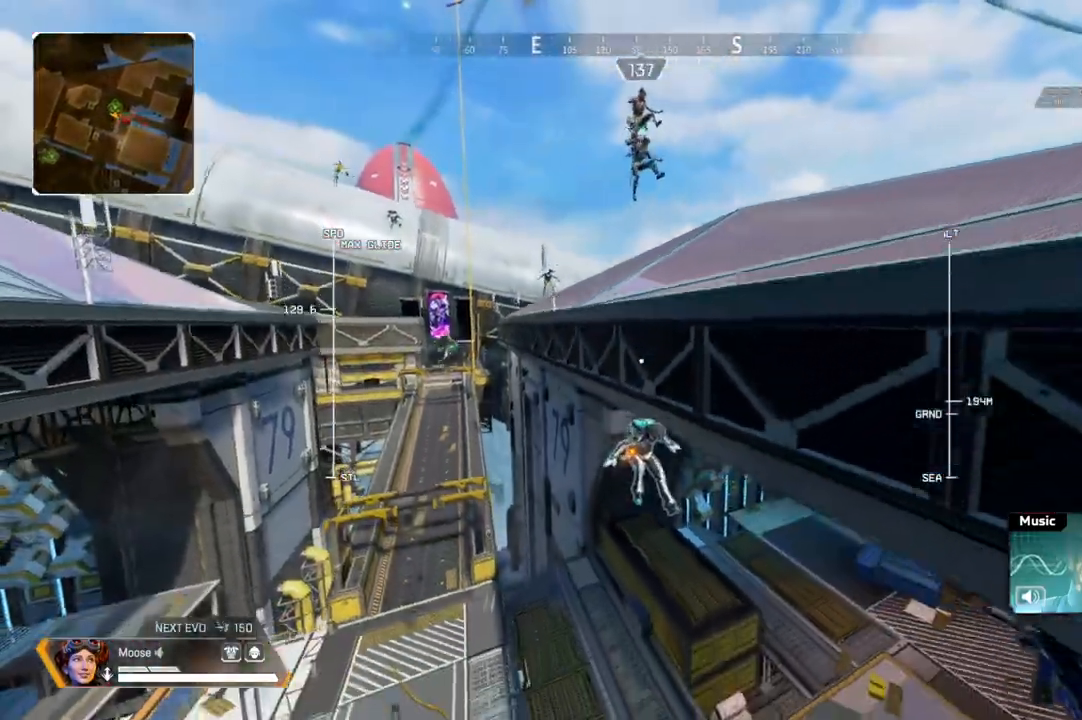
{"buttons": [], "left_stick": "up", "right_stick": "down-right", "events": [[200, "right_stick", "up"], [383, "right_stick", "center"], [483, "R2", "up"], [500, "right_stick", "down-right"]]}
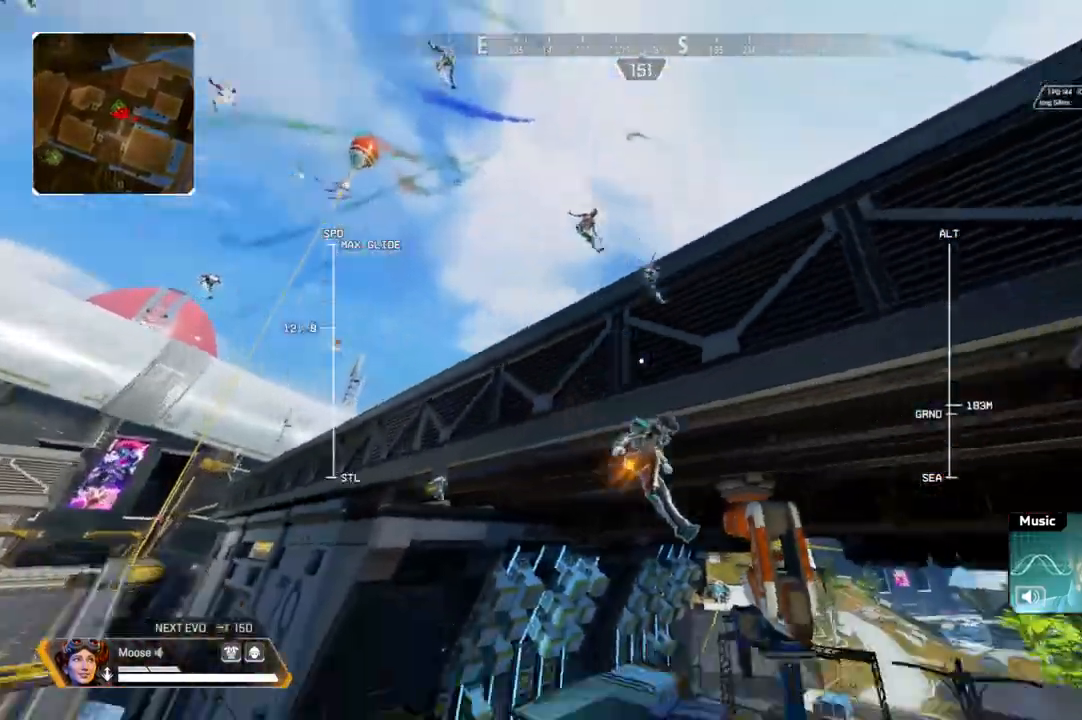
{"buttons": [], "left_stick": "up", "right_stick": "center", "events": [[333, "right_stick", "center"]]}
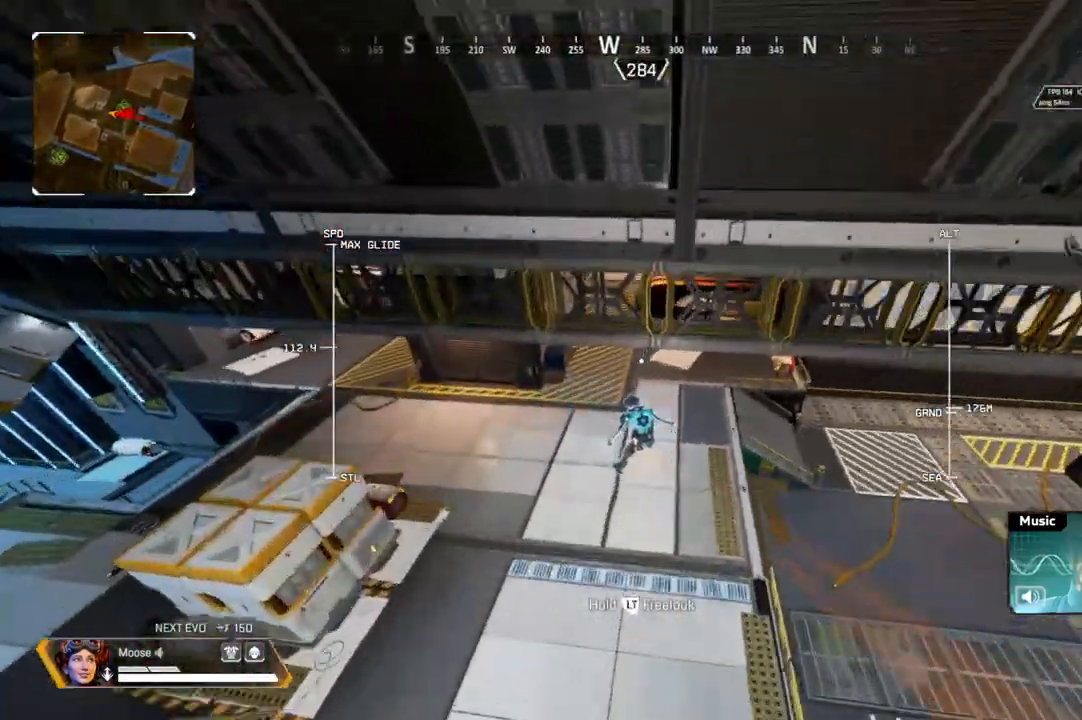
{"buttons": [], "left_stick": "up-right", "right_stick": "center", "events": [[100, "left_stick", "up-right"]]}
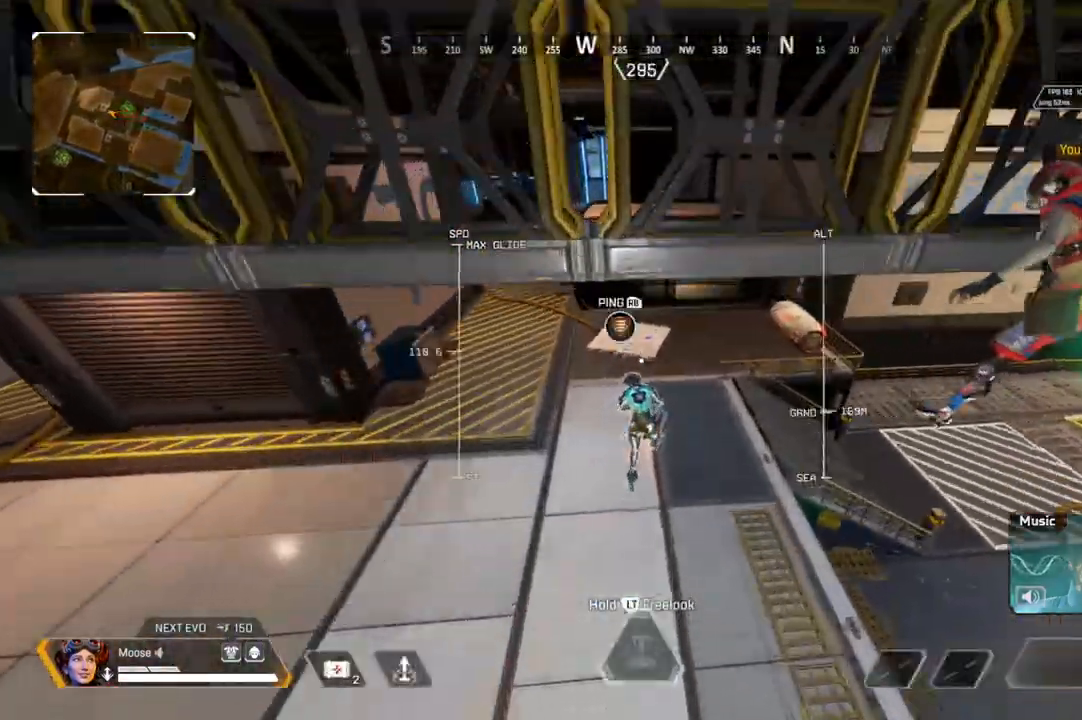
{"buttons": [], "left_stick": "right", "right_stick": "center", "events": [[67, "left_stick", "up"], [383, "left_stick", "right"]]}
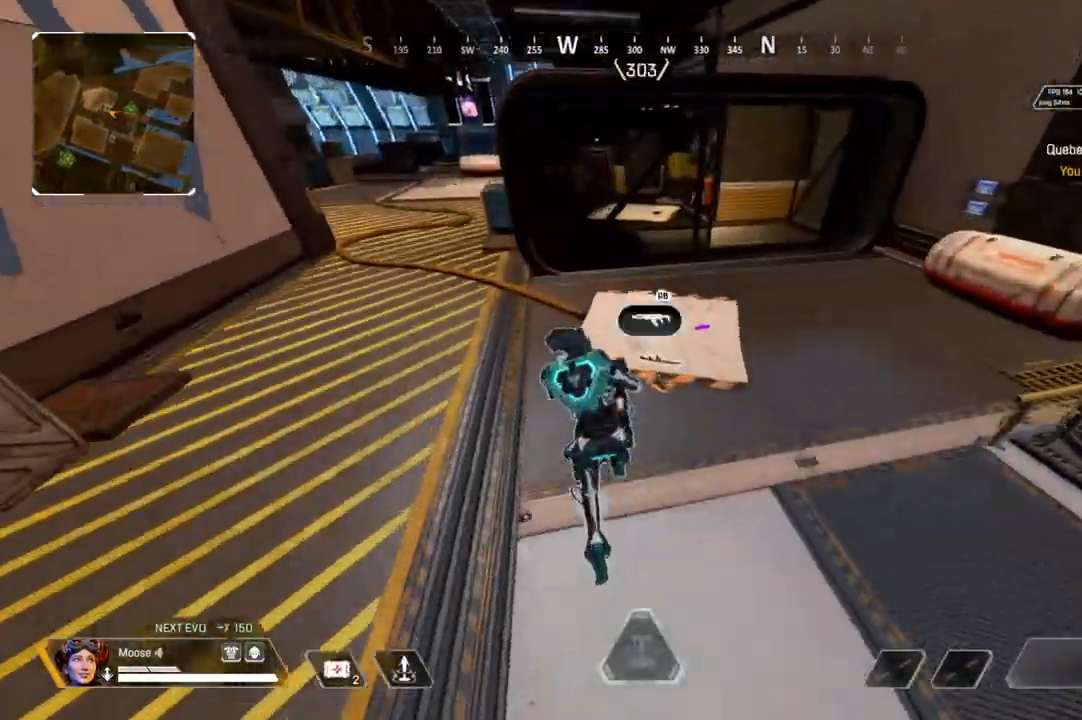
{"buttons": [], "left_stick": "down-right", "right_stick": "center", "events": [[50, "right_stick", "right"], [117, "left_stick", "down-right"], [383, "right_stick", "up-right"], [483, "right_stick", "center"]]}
☆ ☆ ☆ ☆ ☆
Task instructions – The answer is every line in the data where the word "down" appears.

Task response –
{"buttons": [], "left_stick": "up", "right_stick": "down-right", "events": [[200, "right_stick", "up"], [383, "right_stick", "center"], [483, "R2", "up"], [500, "right_stick", "down-right"]]}
{"buttons": [], "left_stick": "down-right", "right_stick": "center", "events": [[50, "right_stick", "right"], [117, "left_stick", "down-right"], [383, "right_stick", "up-right"], [483, "right_stick", "center"]]}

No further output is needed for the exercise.